Summary of key findings
This report contains a range of findings about news audiences in each of the four countries, focusing on audiences overall as well as different segments of the public categorised according to their degree of trust towards news brands in their country. We summarise several of the key results of our analysis here:
- People are more trusting of news they themselves use, including on social media, but less trusting of news they don’t use, especially news found on digital platforms. Relatively high percentages overall say they ‘somewhat’ trust information reported in the news media generally; however, levels of trust are much lower for specific news brands and news found on social media. That trust gap between online and offline news, however, is largely driven by low trust among people who do not use news on these platforms.
- Many hold highly negative views about basic journalistic practices. Large minorities in all four countries have very negative or cynical views about how they think journalists do their jobs, including allowing personal opinions to influence coverage, accepting undisclosed payment from sources, or deliberately seeking to manipulate the public. Remarkably, these views vary only somewhat between those who otherwise exhibit low and high trust in news. Even the generally trusting often have what journalists may regard as a pretty dim view of basic journalistic practices.
- The least trusting towards news tend to be older, less educated, less interested in politics, and less connected to urban centres. Although there were some differences by country with respect to which groups tended to be more or less trusting towards news brands generally, we also find key similarities across countries in which groups typically lack trust towards individual news brands. In all four countries, we find wide disparities between the generally trusting and untrusting in whether they think news organisations understand people like them or genuinely want to hear from the public.
- The least trusting pay less attention to and are more indifferent towards specific characteristics about how journalism is practised. We find that factors involving editorial practices, including transparency about how news is produced and who reports it, were deemed less important to people who were generally untrusting towards news. People who were most trusting towards news were much more likely to say these characteristics were important when they made decisions about what news sources to use.

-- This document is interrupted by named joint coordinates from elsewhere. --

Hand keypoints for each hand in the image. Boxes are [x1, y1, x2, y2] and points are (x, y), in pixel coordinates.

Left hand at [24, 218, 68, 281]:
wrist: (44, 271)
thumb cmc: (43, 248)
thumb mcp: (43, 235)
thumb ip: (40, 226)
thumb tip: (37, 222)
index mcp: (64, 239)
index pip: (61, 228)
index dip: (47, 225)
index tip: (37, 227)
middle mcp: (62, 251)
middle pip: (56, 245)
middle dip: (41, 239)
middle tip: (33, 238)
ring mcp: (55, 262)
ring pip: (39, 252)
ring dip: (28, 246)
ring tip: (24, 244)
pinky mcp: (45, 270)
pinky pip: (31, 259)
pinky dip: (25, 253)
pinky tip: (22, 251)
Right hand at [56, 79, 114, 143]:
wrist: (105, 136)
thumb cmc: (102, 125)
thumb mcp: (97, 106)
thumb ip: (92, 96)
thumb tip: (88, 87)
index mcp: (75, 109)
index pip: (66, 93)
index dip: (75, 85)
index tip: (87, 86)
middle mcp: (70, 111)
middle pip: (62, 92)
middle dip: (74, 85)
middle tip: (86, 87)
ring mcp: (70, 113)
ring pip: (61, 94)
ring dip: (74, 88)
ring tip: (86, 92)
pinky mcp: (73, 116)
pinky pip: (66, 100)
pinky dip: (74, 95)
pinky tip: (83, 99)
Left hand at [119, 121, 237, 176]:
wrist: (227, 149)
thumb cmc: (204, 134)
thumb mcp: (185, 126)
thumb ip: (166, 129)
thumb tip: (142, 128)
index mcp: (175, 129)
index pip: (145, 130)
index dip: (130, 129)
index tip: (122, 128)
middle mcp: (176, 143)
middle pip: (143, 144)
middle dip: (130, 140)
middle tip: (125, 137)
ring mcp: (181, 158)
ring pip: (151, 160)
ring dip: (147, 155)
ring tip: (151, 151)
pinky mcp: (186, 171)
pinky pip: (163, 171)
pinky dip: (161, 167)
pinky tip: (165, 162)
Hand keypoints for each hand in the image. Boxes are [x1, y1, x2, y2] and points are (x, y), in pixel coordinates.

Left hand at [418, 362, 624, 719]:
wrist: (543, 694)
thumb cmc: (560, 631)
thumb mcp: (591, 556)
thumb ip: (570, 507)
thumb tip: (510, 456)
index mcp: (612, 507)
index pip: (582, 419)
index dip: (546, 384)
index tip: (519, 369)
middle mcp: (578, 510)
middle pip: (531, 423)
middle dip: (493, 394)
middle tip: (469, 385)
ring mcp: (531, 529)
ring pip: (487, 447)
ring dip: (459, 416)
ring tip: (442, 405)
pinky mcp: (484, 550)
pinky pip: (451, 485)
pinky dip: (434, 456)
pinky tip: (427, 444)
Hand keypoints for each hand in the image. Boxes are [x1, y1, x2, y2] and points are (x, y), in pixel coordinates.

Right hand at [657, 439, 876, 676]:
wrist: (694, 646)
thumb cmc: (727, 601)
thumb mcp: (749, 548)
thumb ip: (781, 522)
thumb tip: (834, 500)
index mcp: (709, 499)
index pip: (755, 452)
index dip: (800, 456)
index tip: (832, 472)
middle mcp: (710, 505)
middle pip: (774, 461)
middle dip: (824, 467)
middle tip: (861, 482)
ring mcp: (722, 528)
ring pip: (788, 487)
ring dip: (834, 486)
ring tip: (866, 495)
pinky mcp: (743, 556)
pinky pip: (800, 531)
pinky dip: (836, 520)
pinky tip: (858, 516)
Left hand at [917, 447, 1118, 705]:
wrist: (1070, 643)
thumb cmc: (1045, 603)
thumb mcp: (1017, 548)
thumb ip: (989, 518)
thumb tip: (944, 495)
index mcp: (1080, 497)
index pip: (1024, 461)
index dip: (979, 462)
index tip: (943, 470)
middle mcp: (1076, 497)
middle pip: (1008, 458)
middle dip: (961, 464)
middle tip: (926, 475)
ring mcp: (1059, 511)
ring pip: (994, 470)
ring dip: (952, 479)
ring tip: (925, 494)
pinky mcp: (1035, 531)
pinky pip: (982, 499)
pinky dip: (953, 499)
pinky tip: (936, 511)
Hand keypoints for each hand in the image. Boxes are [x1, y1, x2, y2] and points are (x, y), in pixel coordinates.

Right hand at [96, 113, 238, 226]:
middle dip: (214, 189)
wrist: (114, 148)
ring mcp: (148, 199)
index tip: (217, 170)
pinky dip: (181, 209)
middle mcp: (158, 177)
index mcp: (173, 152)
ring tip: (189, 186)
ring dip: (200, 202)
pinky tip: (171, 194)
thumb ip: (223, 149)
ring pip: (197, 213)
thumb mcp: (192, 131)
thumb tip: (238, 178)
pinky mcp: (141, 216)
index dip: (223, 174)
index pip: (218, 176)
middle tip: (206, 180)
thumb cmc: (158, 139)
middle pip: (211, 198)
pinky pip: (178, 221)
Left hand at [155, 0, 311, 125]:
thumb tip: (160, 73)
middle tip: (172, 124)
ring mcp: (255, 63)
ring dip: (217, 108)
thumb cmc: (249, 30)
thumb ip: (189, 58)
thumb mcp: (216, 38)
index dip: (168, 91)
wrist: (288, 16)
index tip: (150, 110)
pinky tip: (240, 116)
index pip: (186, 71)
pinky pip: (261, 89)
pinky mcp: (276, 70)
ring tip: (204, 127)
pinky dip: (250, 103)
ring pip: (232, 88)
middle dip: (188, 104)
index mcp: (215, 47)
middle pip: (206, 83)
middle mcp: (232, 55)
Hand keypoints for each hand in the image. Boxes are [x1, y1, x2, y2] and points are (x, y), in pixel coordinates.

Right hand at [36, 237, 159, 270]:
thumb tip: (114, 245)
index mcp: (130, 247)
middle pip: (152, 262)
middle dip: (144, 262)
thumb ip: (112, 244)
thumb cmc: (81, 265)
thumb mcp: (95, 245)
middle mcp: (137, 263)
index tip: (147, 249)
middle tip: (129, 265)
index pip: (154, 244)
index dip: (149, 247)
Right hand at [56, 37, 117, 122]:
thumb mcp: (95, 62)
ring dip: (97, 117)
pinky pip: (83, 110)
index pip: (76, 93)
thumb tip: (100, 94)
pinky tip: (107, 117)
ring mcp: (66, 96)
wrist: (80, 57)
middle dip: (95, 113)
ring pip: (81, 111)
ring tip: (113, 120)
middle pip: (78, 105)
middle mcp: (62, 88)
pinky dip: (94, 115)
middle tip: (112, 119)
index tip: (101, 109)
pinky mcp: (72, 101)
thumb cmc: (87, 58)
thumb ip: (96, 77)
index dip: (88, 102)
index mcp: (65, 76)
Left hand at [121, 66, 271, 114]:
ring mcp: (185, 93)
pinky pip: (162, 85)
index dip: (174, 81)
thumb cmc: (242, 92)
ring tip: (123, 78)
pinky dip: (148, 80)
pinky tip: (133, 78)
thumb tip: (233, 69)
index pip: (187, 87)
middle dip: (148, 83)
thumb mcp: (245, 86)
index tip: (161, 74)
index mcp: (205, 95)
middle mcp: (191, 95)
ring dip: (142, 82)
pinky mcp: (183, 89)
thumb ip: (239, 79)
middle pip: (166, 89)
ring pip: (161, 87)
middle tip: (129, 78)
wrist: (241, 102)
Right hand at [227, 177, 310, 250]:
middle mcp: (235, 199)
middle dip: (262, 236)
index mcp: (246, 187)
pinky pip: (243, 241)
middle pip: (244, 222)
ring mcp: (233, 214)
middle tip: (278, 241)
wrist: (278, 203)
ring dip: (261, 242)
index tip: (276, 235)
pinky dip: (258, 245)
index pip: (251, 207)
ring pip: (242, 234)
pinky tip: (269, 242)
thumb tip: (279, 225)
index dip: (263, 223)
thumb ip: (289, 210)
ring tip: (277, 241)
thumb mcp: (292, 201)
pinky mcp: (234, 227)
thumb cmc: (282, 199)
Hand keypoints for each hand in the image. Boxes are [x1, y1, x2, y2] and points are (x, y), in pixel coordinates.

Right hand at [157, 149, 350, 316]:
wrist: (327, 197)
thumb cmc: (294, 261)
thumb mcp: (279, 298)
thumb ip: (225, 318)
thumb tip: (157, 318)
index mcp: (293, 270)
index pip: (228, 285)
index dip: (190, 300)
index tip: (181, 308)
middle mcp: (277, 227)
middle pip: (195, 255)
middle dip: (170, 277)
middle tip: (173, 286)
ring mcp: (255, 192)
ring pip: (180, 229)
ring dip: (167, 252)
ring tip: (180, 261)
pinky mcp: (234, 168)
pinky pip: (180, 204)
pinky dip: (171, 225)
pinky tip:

- Experience interacting with journalists is rare and familiarity with basic concepts concerning how news works is often low. Most said they had not interacted with journalists and few said they were especially familiar with basic terms and concepts in journalism, including the difference between an editorial and a news story, or between a news story and a press release. The least trusting were also the least likely to have experience contacting or conversing with journalists or knowledge about journalistic terminology.
- Gaps in trust in news align with deficits in social and interpersonal trust as well as dissatisfaction with democracy. We find a strong correlation between levels of trust in news, the degree to which people are bonded to other individuals and specific groups in society, and how satisfied people are about the way democracy is working. These results point to the extent to which trusting attitudes towards news are in part driven by factors external to the news itself. Our data also show that low trust in news may have implications for how people think about the media environment more widely: the generally untrusting are somewhat less supportive of free expression and somewhat more in favour of government censorship compared to other respondents.